The world over, treasurers are seeking improved visibility and control over their data. After all, data is the lifeblood that drives corporate treasury success. Martin Bellin, Founder and CEO, BELLIN, believes that having a tool capable of aggregating that data “has exponential utility”. Is he right, and more to the point, does it really exist? In this executive interview, he explains his treasury worldview, talking freely of bridging the gap between corporations and the services they need.
Eleanor Hill, Editor, TMI (EH): Do you agree that treasurers are now truly ‘strategic players’ and, if so, how does that translate in today’s operating environment?

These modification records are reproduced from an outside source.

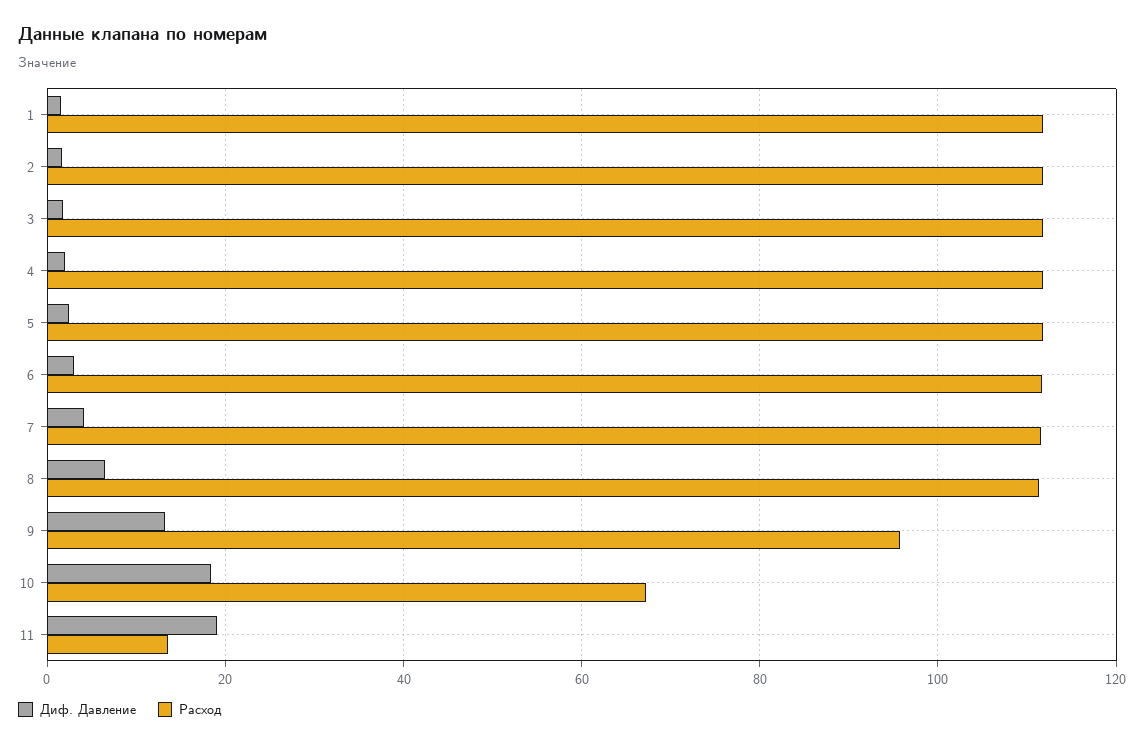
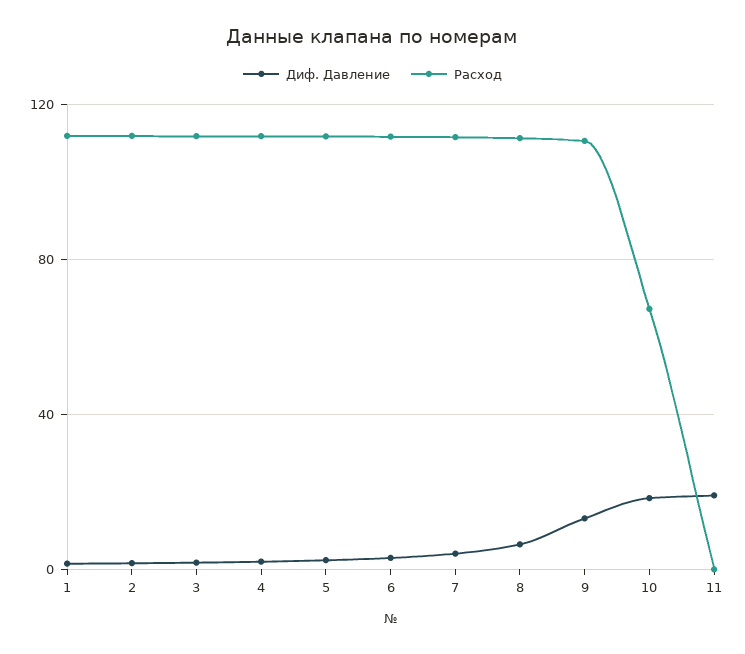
  {
    "Диф. Давление": {
      "1": 2,
      "2": 2,
      "3": 2,
      "4": 2,
      "5": 2,
      "6": 2,
      "7": 4,
      "8": 6,
      "9": 14,
      "10": 18,
      "11": 20
    },
    "Расход": {
      "1": 112,
      "2": 112,
      "3": 112,
      "4": 112,
      "5": 112,
      "6": 112,
      "7": 112,
      "8": 112,
-     "9": 96,
+     "9": 110,
      "10": 68,
-     "11": 14
+     "11": 0
    }
  }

Martin Bellin (MB): Treasury’s role is undoubtedly becoming more significant as twin forces work together: liquidity management is rising in importance as markets become increasingly volatile; and at the same time, corporates are seeking to become more bank-agnostic. Over the past years, CFOs have learnt that there is a function within their organisations that can deliver on these demands – and more: treasury. As the collector and controller of financial information about the future of the company, even M&As and carve-outs, treasury’s promotion into the strategic heart of the finance department was perhaps inevitable.
Technology is part of that story and is playing a pivotal role in shaping the overall finance function. Routine accounting work can, and will, be automated. And while there are repetitive aspects of treasury that machines will perform more and more, treasury will always require strategic thinkers to anticipate the future. Being a great treasurer requires intuition and opinion as part of a wise decision-making process.
Of course, well-informed decisions also require the assimilation of vast pools of information. This is why, compared with other finance functions such as accounting, treasury is increasingly visible. In fact, treasury is a data gold mine.